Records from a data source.
+ + + +

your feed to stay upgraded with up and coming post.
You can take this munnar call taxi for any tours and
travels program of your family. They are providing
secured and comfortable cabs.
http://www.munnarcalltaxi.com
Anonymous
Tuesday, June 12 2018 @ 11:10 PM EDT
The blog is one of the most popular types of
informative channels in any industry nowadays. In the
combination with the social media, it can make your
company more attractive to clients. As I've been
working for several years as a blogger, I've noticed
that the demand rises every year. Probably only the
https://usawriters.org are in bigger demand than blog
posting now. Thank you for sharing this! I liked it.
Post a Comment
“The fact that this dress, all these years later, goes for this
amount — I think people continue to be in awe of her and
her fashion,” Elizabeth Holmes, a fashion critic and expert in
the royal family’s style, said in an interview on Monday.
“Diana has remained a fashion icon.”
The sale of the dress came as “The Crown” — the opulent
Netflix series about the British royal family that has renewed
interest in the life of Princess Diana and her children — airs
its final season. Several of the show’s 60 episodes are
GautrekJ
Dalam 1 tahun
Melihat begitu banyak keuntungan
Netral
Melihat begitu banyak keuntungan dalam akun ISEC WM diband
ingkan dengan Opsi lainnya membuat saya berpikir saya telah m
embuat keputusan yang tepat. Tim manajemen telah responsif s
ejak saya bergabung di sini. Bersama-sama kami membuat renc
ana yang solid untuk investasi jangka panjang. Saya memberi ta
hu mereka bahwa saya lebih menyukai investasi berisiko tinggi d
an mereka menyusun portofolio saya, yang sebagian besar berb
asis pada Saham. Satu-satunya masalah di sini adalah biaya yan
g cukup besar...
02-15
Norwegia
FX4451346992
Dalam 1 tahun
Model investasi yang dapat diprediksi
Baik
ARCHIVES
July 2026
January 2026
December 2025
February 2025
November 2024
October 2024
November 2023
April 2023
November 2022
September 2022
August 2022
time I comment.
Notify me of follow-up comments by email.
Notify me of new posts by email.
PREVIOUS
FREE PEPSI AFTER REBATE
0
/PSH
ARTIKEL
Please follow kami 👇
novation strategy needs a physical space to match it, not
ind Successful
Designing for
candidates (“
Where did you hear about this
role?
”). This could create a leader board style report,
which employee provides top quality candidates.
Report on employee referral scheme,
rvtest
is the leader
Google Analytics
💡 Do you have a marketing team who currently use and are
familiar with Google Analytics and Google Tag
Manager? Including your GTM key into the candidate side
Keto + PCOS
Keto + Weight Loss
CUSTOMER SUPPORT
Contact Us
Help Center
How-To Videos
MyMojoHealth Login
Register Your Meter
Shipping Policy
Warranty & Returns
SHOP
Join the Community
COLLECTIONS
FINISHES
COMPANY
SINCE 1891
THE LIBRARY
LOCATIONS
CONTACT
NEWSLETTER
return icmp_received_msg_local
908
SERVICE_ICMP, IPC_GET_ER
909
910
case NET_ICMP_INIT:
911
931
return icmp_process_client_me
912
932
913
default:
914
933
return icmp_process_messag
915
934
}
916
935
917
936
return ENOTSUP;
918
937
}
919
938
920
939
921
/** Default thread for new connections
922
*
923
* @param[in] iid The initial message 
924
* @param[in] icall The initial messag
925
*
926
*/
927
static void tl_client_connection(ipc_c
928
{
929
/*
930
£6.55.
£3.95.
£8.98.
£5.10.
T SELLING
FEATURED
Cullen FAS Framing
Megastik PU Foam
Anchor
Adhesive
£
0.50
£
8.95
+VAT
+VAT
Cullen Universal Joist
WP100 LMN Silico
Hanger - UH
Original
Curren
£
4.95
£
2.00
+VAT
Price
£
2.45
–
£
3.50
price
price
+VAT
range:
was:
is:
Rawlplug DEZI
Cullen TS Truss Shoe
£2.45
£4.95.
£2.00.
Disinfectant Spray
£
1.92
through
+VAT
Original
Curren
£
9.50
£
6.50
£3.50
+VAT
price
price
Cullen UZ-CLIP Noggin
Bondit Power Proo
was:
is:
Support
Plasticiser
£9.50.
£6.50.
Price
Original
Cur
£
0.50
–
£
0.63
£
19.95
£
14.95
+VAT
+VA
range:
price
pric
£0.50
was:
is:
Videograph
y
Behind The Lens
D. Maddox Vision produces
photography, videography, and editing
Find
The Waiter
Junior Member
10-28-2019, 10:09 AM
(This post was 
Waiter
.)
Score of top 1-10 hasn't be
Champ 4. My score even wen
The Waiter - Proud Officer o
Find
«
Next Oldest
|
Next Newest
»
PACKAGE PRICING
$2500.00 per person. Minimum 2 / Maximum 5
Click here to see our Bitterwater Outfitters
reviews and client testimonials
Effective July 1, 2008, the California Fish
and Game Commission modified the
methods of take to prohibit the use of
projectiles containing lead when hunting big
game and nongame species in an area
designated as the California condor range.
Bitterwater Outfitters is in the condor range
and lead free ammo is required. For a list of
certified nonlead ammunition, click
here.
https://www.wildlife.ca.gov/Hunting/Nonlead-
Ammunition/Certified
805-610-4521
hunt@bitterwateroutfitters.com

+ + + +

WHAT IS NEEDED. Set down every line of the data above precisely as it appears, keeping each line break and changing nothing.

TASK OUTPUT.
your feed to stay upgraded with up and coming post.
You can take this munnar call taxi for any tours and
travels program of your family. They are providing
secured and comfortable cabs.
http://www.munnarcalltaxi.com
Anonymous
Tuesday, June 12 2018 @ 11:10 PM EDT
The blog is one of the most popular types of
informative channels in any industry nowadays. In the
combination with the social media, it can make your
company more attractive to clients. As I've been
working for several years as a blogger, I've noticed
that the demand rises every year. Probably only the
https://usawriters.org are in bigger demand than blog
posting now. Thank you for sharing this! I liked it.
Post a Comment
“The fact that this dress, all these years later, goes for this
amount — I think people continue to be in awe of her and
her fashion,” Elizabeth Holmes, a fashion critic and expert in
the royal family’s style, said in an interview on Monday.
“Diana has remained a fashion icon.”
The sale of the dress came as “The Crown” — the opulent
Netflix series about the British royal family that has renewed
interest in the life of Princess Diana and her children — airs
its final season. Several of the show’s 60 episodes are
GautrekJ
Dalam 1 tahun
Melihat begitu banyak keuntungan
Netral
Melihat begitu banyak keuntungan dalam akun ISEC WM diband
ingkan dengan Opsi lainnya membuat saya berpikir saya telah m
embuat keputusan yang tepat. Tim manajemen telah responsif s
ejak saya bergabung di sini. Bersama-sama kami membuat renc
ana yang solid untuk investasi jangka panjang. Saya memberi ta
hu mereka bahwa saya lebih menyukai investasi berisiko tinggi d
an mereka menyusun portofolio saya, yang sebagian besar berb
asis pada Saham. Satu-satunya masalah di sini adalah biaya yan
g cukup besar...
02-15
Norwegia
FX4451346992
Dalam 1 tahun
Model investasi yang dapat diprediksi
Baik
ARCHIVES
July 2026
January 2026
December 2025
February 2025
November 2024
October 2024
November 2023
April 2023
November 2022
September 2022
August 2022
time I comment.
Notify me of follow-up comments by email.
Notify me of new posts by email.
PREVIOUS
FREE PEPSI AFTER REBATE
0
/PSH
ARTIKEL
Please follow kami 👇
novation strategy needs a physical space to match it, not
ind Successful
Designing for
candidates (“
Where did you hear about this
role?
”). This could create a leader board style report,
which employee provides top quality candidates.
Report on employee referral scheme,
rvtest
is the leader
Google Analytics
💡 Do you have a marketing team who currently use and are
familiar with Google Analytics and Google Tag
Manager? Including your GTM key into the candidate side
Keto + PCOS
Keto + Weight Loss
CUSTOMER SUPPORT
Contact Us
Help Center
How-To Videos
MyMojoHealth Login
Register Your Meter
Shipping Policy
Warranty & Returns
SHOP
Join the Community
COLLECTIONS
FINISHES
COMPANY
SINCE 1891
THE LIBRARY
LOCATIONS
CONTACT
NEWSLETTER
return icmp_received_msg_local
908
SERVICE_ICMP, IPC_GET_ER
909
910
case NET_ICMP_INIT:
911
931
return icmp_process_client_me
912
932
913
default:
914
933
return icmp_process_messag
915
934
}
916
935
917
936
return ENOTSUP;
918
937
}
919
938
920
939
921
/** Default thread for new connections
922
*
923
* @param[in] iid The initial message 
924
* @param[in] icall The initial messag
925
*
926
*/
927
static void tl_client_connection(ipc_c
928
{
929
/*
930
£6.55.
£3.95.
£8.98.
£5.10.
T SELLING
FEATURED
Cullen FAS Framing
Megastik PU Foam
Anchor
Adhesive
£
0.50
£
8.95
+VAT
+VAT
Cullen Universal Joist
WP100 LMN Silico
Hanger - UH
Original
Curren
£
4.95
£
2.00
+VAT
Price
£
2.45
–
£
3.50
price
price
+VAT
range:
was:
is:
Rawlplug DEZI
Cullen TS Truss Shoe
£2.45
£4.95.
£2.00.
Disinfectant Spray
£
1.92
through
+VAT
Original
Curren
£
9.50
£
6.50
£3.50
+VAT
price
price
Cullen UZ-CLIP Noggin
Bondit Power Proo
was:
is:
Support
Plasticiser
£9.50.
£6.50.
Price
Original
Cur
£
0.50
–
£
0.63
£
19.95
£
14.95
+VAT
+VA
range:
price
pric
£0.50
was:
is:
Videograph
y
Behind The Lens
D. Maddox Vision produces
photography, videography, and editing
Find
The Waiter
Junior Member
10-28-2019, 10:09 AM
(This post was 
Waiter
.)
Score of top 1-10 hasn't be
Champ 4. My score even wen
The Waiter - Proud Officer o
Find
«
Next Oldest
|
Next Newest
»
PACKAGE PRICING
$2500.00 per person. Minimum 2 / Maximum 5
Click here to see our Bitterwater Outfitters
reviews and client testimonials
Effective July 1, 2008, the California Fish
and Game Commission modified the
methods of take to prohibit the use of
projectiles containing lead when hunting big
game and nongame species in an area
designated as the California condor range.
Bitterwater Outfitters is in the condor range
and lead free ammo is required. For a list of
certified nonlead ammunition, click
here.
https://www.wildlife.ca.gov/Hunting/Nonlead-
Ammunition/Certified
805-610-4521
hunt@bitterwateroutfitters.com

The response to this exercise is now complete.